● TO DO
a) In the Singapore Airlines earnings text, restate the part that opens with the words containing "The Singapore Airlines" and closes with "India Vistara merger.", substituting "net income" for "net profit".
b) Turn the paragraph of the Singapore Airlines earnings text beginning "The substantial profit reduction" into a short list that keeps its main facts.
c) Write the next paragraph of the Singapore Airlines earnings text.

● TEXT EXTRACT
• • • • • • •

The Singapore Airlines (SIA) earnings report for the fiscal year ending March 31, 2026, reveals a sharp decline in profitability, driven almost entirely by the financial performance of its investment in Air India. The carrier’s net profit fell 57.4% year-over-year to SGD 1.184 billion. Despite the significant drag from its SIA Air India stake, the airline's leadership has reaffirmed its commitment to the Indian market, framing the turnaround effort as a necessary “long game.” The Air India financial losses have presented a major challenge following the landmark Air India Vistara merger.
The substantial profit reduction stems from two primary factors. First, SIA absorbed SGD 945.2 million in share of losses from its 25.1% equity stake in the newly consolidated Air India Group, which posted a staggering net loss of approximately $2.8 billion (SGD 3.8 billion) for the fiscal year. Second, the prior fiscal year's results were inflated by a one-time, non-cash accounting gain of SGD 1.098 billion recognized in November 2024 upon the completion of the merger. The absence of a similar gain in the current reporting period created a high base for comparison, exacerbating the reported decline.

• • • • • • •

● DATA LISTING

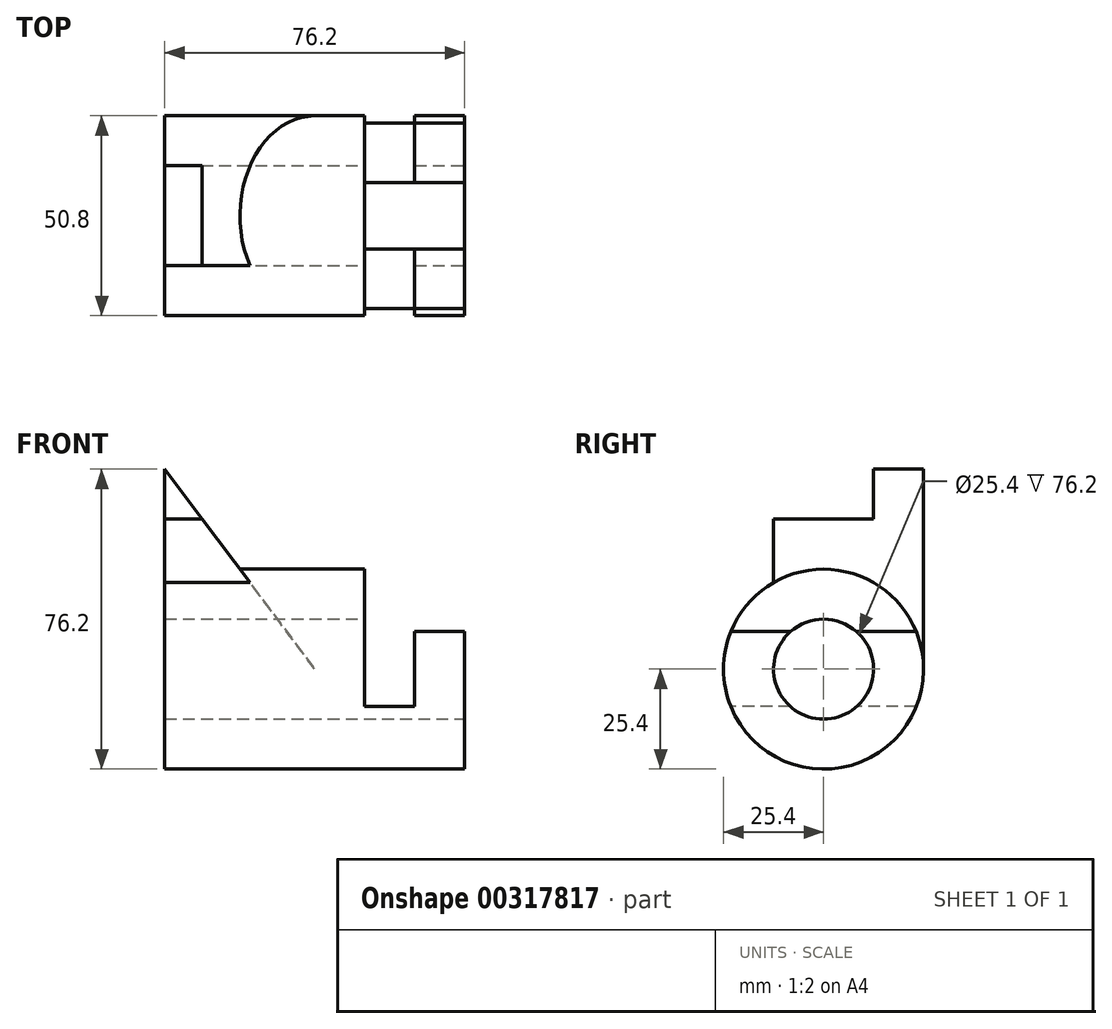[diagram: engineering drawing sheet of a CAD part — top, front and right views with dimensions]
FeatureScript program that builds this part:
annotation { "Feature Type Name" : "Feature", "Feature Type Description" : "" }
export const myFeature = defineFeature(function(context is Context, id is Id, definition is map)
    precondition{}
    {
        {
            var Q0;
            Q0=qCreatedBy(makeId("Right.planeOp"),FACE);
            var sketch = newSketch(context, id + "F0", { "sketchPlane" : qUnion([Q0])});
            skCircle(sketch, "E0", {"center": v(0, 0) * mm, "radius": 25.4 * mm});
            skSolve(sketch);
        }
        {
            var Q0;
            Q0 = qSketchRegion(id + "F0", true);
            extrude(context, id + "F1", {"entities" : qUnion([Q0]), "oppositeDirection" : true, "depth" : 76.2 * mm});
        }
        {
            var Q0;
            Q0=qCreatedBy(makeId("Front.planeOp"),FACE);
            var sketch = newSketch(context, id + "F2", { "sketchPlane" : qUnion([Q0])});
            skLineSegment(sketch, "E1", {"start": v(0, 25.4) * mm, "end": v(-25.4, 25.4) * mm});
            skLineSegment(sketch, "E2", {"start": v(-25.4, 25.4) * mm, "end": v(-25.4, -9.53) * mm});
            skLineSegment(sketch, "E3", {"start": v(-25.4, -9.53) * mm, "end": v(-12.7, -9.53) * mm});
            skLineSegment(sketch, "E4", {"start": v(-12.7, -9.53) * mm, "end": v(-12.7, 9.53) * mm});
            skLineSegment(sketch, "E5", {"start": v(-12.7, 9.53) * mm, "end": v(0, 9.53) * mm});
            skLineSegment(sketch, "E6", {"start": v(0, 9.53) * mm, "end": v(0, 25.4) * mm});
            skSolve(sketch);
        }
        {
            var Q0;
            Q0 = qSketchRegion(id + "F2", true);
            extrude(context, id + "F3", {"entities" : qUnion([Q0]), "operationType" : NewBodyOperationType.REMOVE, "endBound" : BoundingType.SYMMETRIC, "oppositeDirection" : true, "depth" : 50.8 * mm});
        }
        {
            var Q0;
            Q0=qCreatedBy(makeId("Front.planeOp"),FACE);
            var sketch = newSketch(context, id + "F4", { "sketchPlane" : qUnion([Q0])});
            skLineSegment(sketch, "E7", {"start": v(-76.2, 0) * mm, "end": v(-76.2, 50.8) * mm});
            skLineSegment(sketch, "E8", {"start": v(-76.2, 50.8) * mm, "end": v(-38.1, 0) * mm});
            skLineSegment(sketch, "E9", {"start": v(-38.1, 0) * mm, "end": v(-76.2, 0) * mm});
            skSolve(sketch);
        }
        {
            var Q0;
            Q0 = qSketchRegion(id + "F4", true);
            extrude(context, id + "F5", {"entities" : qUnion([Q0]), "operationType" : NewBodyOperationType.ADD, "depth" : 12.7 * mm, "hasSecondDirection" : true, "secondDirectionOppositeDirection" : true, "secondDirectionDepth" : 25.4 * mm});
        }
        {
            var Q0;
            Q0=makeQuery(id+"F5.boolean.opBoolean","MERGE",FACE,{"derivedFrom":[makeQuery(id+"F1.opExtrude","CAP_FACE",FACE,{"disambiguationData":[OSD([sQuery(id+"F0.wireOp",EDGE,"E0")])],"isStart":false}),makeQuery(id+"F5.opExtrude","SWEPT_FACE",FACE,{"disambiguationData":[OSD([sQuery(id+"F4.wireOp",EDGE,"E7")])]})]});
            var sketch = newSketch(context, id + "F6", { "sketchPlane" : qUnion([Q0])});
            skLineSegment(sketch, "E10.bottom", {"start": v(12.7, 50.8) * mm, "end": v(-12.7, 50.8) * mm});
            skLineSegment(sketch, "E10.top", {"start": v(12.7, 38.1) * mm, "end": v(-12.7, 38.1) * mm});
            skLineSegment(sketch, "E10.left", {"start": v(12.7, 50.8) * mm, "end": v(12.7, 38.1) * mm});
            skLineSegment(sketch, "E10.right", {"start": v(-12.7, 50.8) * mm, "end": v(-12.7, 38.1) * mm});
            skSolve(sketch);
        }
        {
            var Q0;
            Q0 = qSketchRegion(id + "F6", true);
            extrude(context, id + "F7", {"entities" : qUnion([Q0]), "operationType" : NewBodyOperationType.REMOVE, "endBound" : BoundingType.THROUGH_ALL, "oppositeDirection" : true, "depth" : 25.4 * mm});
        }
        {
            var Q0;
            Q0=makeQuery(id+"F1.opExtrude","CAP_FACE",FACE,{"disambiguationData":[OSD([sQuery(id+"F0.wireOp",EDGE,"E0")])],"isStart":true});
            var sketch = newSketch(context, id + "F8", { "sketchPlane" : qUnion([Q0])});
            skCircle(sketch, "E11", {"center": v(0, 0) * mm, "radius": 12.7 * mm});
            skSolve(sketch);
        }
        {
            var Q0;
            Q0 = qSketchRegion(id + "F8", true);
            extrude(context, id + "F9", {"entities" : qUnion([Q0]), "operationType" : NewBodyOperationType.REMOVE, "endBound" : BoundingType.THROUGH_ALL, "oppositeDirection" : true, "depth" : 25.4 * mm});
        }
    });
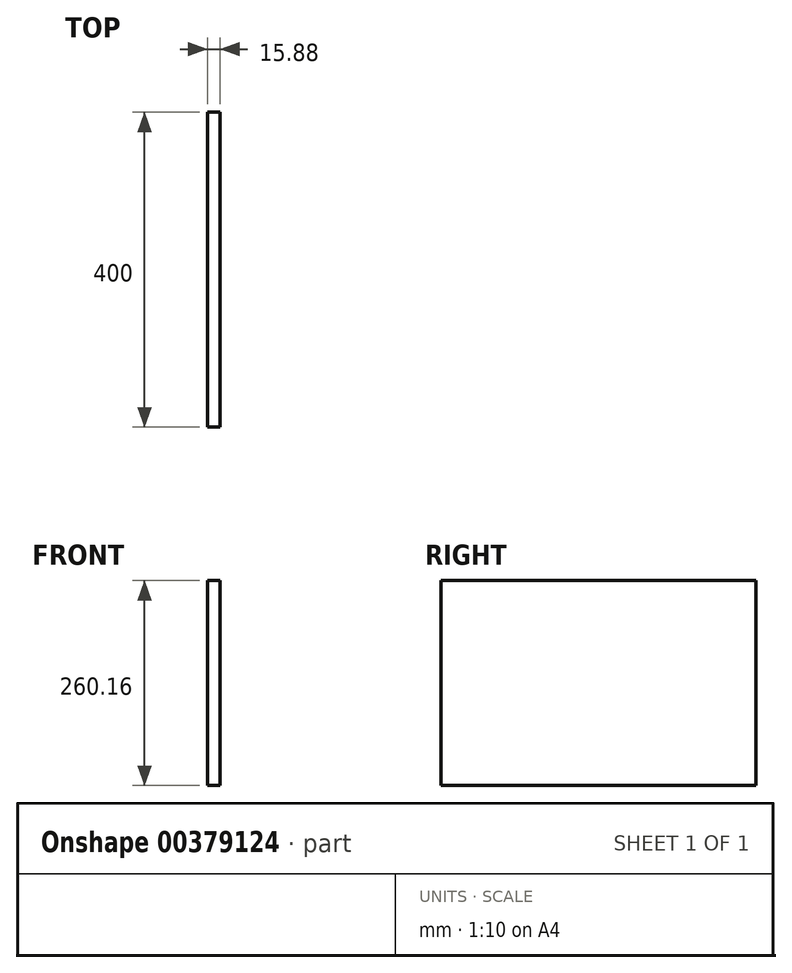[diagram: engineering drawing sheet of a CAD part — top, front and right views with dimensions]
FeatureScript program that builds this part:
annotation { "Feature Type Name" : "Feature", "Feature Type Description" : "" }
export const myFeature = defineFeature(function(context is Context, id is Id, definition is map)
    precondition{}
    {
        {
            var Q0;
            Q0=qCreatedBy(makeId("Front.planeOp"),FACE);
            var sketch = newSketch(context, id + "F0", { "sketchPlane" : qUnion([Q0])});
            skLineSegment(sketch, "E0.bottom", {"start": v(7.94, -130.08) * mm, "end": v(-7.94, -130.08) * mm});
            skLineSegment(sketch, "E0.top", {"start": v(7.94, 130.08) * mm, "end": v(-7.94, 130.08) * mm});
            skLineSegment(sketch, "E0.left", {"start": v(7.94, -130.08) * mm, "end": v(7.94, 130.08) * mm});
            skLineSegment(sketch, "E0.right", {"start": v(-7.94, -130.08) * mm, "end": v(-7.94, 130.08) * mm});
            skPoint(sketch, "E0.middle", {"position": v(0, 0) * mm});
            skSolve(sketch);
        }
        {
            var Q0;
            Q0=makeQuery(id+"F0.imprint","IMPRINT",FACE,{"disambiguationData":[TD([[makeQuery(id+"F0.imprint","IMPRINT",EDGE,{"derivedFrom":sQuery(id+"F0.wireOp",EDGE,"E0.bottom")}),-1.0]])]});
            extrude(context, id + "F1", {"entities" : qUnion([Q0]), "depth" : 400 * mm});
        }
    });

• • • • • • •

● TASK RESULTS
a)
The Singapore Airlines (SIA) earnings report for the fiscal year ending March 31, 2026, reveals a sharp decline in profitability, driven almost entirely by the financial performance of its investment in Air India. The carrier’s net income fell 57.4% year-over-year to SGD 1.184 billion. Despite the significant drag from its SIA Air India stake, the airline's leadership has reaffirmed its commitment to the Indian market, framing the turnaround effort as a necessary “long game.” The Air India financial losses have presented a major challenge following the landmark Air India Vistara merger.

b)
- SIA's profit fell mainly for two reasons.
- SIA absorbed SGD 945.2 million as its share of losses from its 25.1% stake in the Air India Group. The group lost about $2.8 billion (SGD 3.8 billion) for the fiscal year.
- The prior year's results included a one-time, non-cash accounting gain of SGD 1.098 billion, booked in November 2024 when the merger was completed.
- Without a similar gain this period, the high base made the reported decline larger.

c)
Core Financials and Operational Context
According to the Singapore Airlines FY2025/26 Earnings Release, the group's core airline operations remain robust. SIA Group, which includes its low-cost carrier Scoot, carried a record 42.4 million passengers, representing a 7.7% increase from the previous year. This indicates strong underlying demand and operational performance, which has been overshadowed by the equity-accounted losses from its Indian associate.
During the earnings briefing, SIA CEO Goh Choon Phong commentary directly addressed the financial impact. "There is no shortcut," Goh stated, acknowledging that transforming the Indian flag carrier is "definitely not going to be a walk in the park." He emphasized that the investment is a cornerstone of SIA's multi-hub strategy, which seeks growth opportunities beyond its geographically constrained home market. Goh drew parallels to the decade-long effort required to establish Vistara, suggesting a similar long-term perspective is needed for the much larger and more complex Air India turnaround.
Air India's struggles are compounded by external pressures, including increased jet fuel price impact and geopolitical instability. The closure of Pakistani airspace to Indian carriers and conflicts in the Middle East have forced costly route detours, increasing fuel burn and operational expenses. Furthermore, the airline is under intense regulatory scrutiny following the fatal crash of Air India Flight AI171 in June 2025. The ongoing investigation by India's Aircraft Accident Investigation Bureau (AAIB) has placed Air India's safety culture and procedures under a microscope, complicating its recovery efforts.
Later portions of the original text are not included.